2
$\begingroup$

Let $f$ denote the function defined by

$f(x) = w_{pos} \sum_v \left[ \left(\sum_b d_{v,b} x_b - \theta_v \right)_+\right]^2 + w_{neg} \sum_v \left[ \left(\sum_b d_{v,b} x_b - \theta_v \right)_- \right]^2$

I would like to find the gradient of $f$.

Here, $d_{v,b}$ is a large matrix of dim ${v \times b}$ and $x_b$ is a vector of dim ${b \times 1}$ and $\theta$ is a vector of dim ${n \times 1}$. The first part of the equation penalizes over achieving the goal (theta) and second part penalizes under achieving the goal (theta). The $_+$ indicates that the first sum penalizes the positive results and the $_-$ indicates that the second sum penalizes the negative results.

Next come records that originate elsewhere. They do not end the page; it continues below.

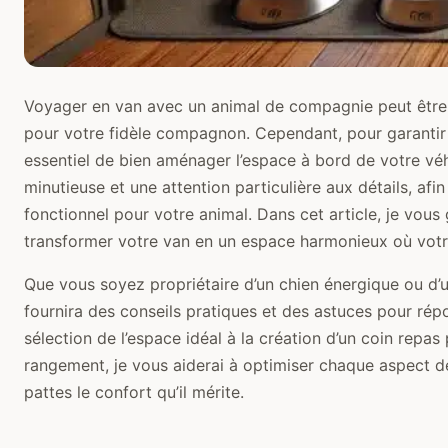
Voyager en van avec un animal de compagnie peut être 
pour votre fidèle compagnon. Cependant, pour garantir le
essentiel de bien aménager l’espace à bord de votre véhi
minutieuse et une attention particulière aux détails, afi
fonctionnel pour votre animal. Dans cet article, je vous 
transformer votre van en un espace harmonieux où votre 
Que vous soyez propriétaire d’un chien énergique ou d’u
fournira des conseils pratiques et des astuces pour rép
sélection de l’espace idéal à la création d’un coin repas 
rangement, je vous aiderai à optimiser chaque aspect d
pattes le confort qu’il mérite.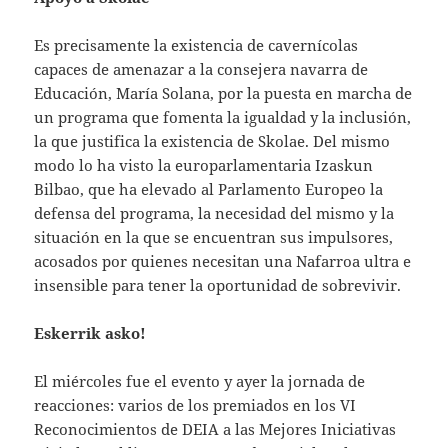
Es precisamente la existencia de cavernícolas
capaces de amenazar a la consejera navarra de
Educación, María Solana, por la puesta en marcha de
un programa que fomenta la igualdad y la inclusión,
la que justifica la existencia de Skolae. Del mismo
modo lo ha visto la europarlamentaria Izaskun
Bilbao, que ha elevado al Parlamento Europeo la
defensa del programa, la necesidad del mismo y la
situación en la que se encuentran sus impulsores,
acosados por quienes necesitan una Nafarroa ultra e
insensible para tener la oportunidad de sobrevivir.
Eskerrik asko!
El miércoles fue el evento y ayer la jornada de
reacciones: varios de los premiados en los VI
Reconocimientos de DEIA a las Mejores Iniciativas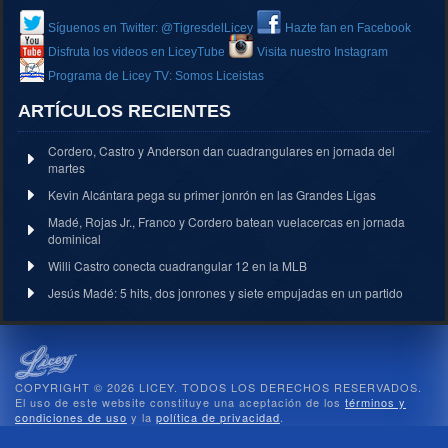
Síguenos en Twitter: @TigresdelLicey
Hazte fan en Facebook
Disfruta los videos en LiceyTube
Visita nuestro Instagram
Programa de Licey TV: Somos Liceistas
ARTÍCULOS RECIENTES
Cordero, Castro y Anderson dan cuadrangulares en jornada del
martes
Kevin Alcántara pega su primer jonrón en las Grandes Ligas
Madé, Rojas Jr., Franco y Cordero batean vuelacercas en jornada
dominical
Willi Castro conecta cuadrangular 12 en la MLB
Jesús Madé: 5 hits, dos jonrones y siete empujadas en un partido
COPYRIGHT © 2026 LICEY. TODOS LOS DERECHOS RESERVADOS.
El uso de este website constituye una aceptación de los
términos y
condiciones de uso
y la
política de privacidad
.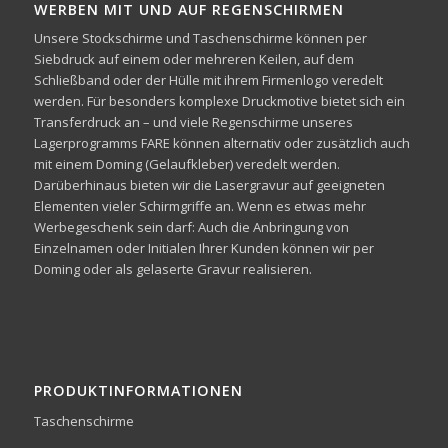
WERBEN MIT UND AUF REGENSCHIRMEN
Unsere Stockschirme und Taschenschirme können per
Siebdruck auf einem oder mehreren Keilen, auf dem
Schließband oder der Hülle mit ihrem Firmenlogo veredelt
werden. Für besonders komplexe Druckmotive bietet sich ein
Transferdruck an – und viele Regenschirme unseres
Lagerprogramms FARE können alternativ oder zusätzlich auch
mit einem Doming (Gelaufkleber) veredelt werden.
Darüberhinaus bieten wir die Lasergravur auf geeigneten
Elementen vieler Schirmgriffe an. Wenn es etwas mehr
Werbegeschenk sein darf: Auch die Anbringung von
Einzelnamen oder Initialen Ihrer Kunden können wir per
Doming oder als gelaserte Gravur realisieren.
PRODUKTINFORMATIONEN
Taschenschirme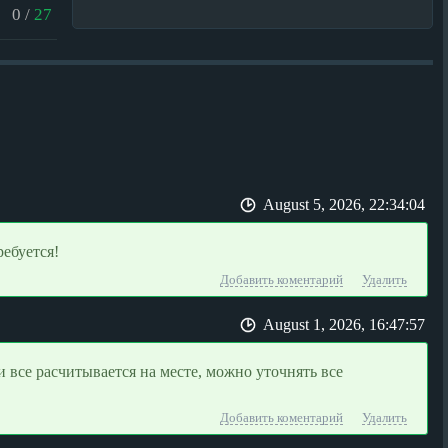
0
/
27
August 5, 2026, 22:34:04
ребуется!
Добавить коментарий
Удалить
August 1, 2026, 16:47:57
все расчитывается на месте, можно уточнять все
Добавить коментарий
Удалить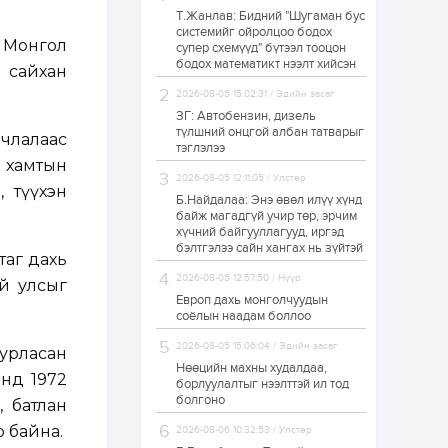
Т.Жанлав: Бидний "Шугаман бус
Н.Номтойбаяр:
системийг ойролцоо бодох
Аймгуудад
а Монгол
супер схемүүд" бүтээл тооцон
тулгамдаж буй
асуудлуудыг долоо
бодох математикт нээлт хийсэн
й сайхан
хоног бүр Засгийн
газрын...
2026-08-05 15:02:31 / Эдийн засаг
1 өдөр
0
0
ЗГ: Автобензин, дизель
УИХ-ын дарга
түлшний онцгой албан татварыг
лчлалаас
С.Бямбацогт төрийг
тэглэлээ
төлөөлөн Сутай
 хамтын
хайрхны тэнгэрийг
2026-08-05 12:11:05 / Улстөр
тахих төрийн
 түүхэн
тахилгад оролцлоо
Б.Найдалаа: Энэ өвөл илүү хүнд
1 өдөр
4
0
байж магадгүй учир төр, эрчим
хүчний байгууллагууд, иргэд
“Хотын дарга сонсож
байна” 150150 тусгай
бэлтгэлээ сайн хангах нь зүйтэй
таг дахь
дугаарыг
наймдугаар сарын
2026-08-05 12:57:50 / Нүүр
й улсыг
14-нөөс ажиллуулж...
Европ дахь монголчуудын
1 өдөр
0
0
соёлын наадам боллоо
“Чингис хаан” олон
2026-08-05 15:06:04 / Эдийн засаг
уурласан
улсын нисэх буудал
руу нийтийн тээврийн
Нөөцийн махны худалдаа,
нд 1972
автобус 24 цагаар
борлуулалтыг нээлттэй ил тод
үйлчилж байна
болгоно
, батлан
1 өдөр
1
0
р байна.
2026-08-06 10:32:53 / Улстөр
Нийслэлийн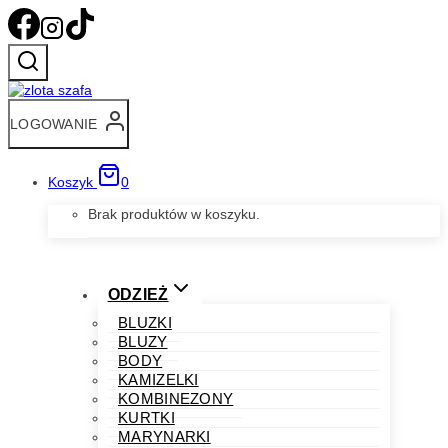
Przejdź
do
treści
LOGOWANIE
Koszyk
0
Brak produktów w koszyku.
ODZIEŻ
BLUZKI
BLUZY
BODY
KAMIZELKI
KOMBINEZONY
KURTKI
MARYNARKI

Could someone differentiate this? I believe it has to be done piece wise, and what would the code look like?

  • 0
    Updated. Thanks.2011-08-08

1 Answers 1

4

Consider the function $g$ defined on $\mathbb{R}^k$ by $ g(x)=\left(\langle d,x\rangle-\theta\right)_+^2,\quad \langle d,x\rangle=\sum_bd_bx_b, $ for some given $\theta$ in $\mathbb R$ and $d=(d_b)$ in $\mathbb R^k$. Then, $g$ is also $ g(x)=\left(\langle d,x\rangle-\theta\right)^2\mathbf{1}_D(x),\quad D=\left\{x\in\mathbb R^k\mid\langle d,x\rangle>\theta\right\}. $ For every $x$ in $D$, since $D$ is open, the indicator function is uniformly $1$ in a neighborhood of $x$ hence $g(z)=\left(\langle d,z\rangle-\theta\right)^2$ for every $z$ in a neighborhood of $x$ and $ \vec\nabla g(x)=2\left(\langle d,x\rangle-\theta\right)\,d. $ For every $x$ not in the closure of $D$, the indicator function is uniformly $0$ in a neighborhood of $x$ hence $g(z)=0$ for every $z$ in a neighborhood of $x$ and $ \vec\nabla g(x)=0. $ For every $x$ in the boundary of $D$, $g(z)=\left(\langle d,z\rangle-\theta\right)^2$ AND $g(z)=0$ for some points $z$ in every neighborhood of $x$, but $\langle d,x\rangle-\theta=0$ hence $ \vec\nabla g(x)=0. $ Finally, for every $x$, $ \vec\nabla g(x)=2\left(\langle d,x\rangle-\theta\right)_+\,d. $ To conclude one adds the contributions of several such functions $g$ to $\vec\nabla f(x)$ and one uses a similar result for elementary functions of the form $ g(x)=\left(\langle d,x\rangle-\theta\right)_-^2. $ This last step is direct since $g$ is also g(x)=\left(\langle d',x\rangle-\theta'\right)_+^2 for d'=-d and \theta'=-\theta.